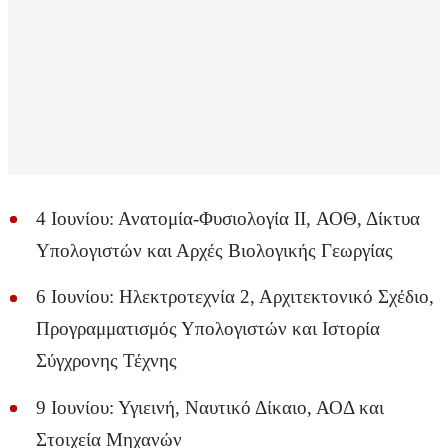
4 Ιουνίου: Ανατομία-Φυσιολογία II, ΑΟΘ, Δίκτυα
Υπολογιστών και Αρχές Βιολογικής Γεωργίας
6 Ιουνίου: Ηλεκτροτεχνία 2, Αρχιτεκτονικό Σχέδιο,
Προγραμματισμός Υπολογιστών και Ιστορία
Σύγχρονης Τέχνης
9 Ιουνίου: Υγιεινή, Ναυτικό Δίκαιο, ΑΟΔ και
Στοιχεία Μηχανών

○ ○ ○

_Try it:_ Rewrite the text of the material so that every "Ιουνίου" becomes "Μαΐου" and nothing else changes. Leave out the pictures.

_Reply to the task:_
4 Μαΐου: Ανατομία-Φυσιολογία II, ΑΟΘ, Δίκτυα
Υπολογιστών και Αρχές Βιολογικής Γεωργίας
6 Μαΐου: Ηλεκτροτεχνία 2, Αρχιτεκτονικό Σχέδιο,
Προγραμματισμός Υπολογιστών και Ιστορία
Σύγχρονης Τέχνης
9 Μαΐου: Υγιεινή, Ναυτικό Δίκαιο, ΑΟΔ και
Στοιχεία Μηχανών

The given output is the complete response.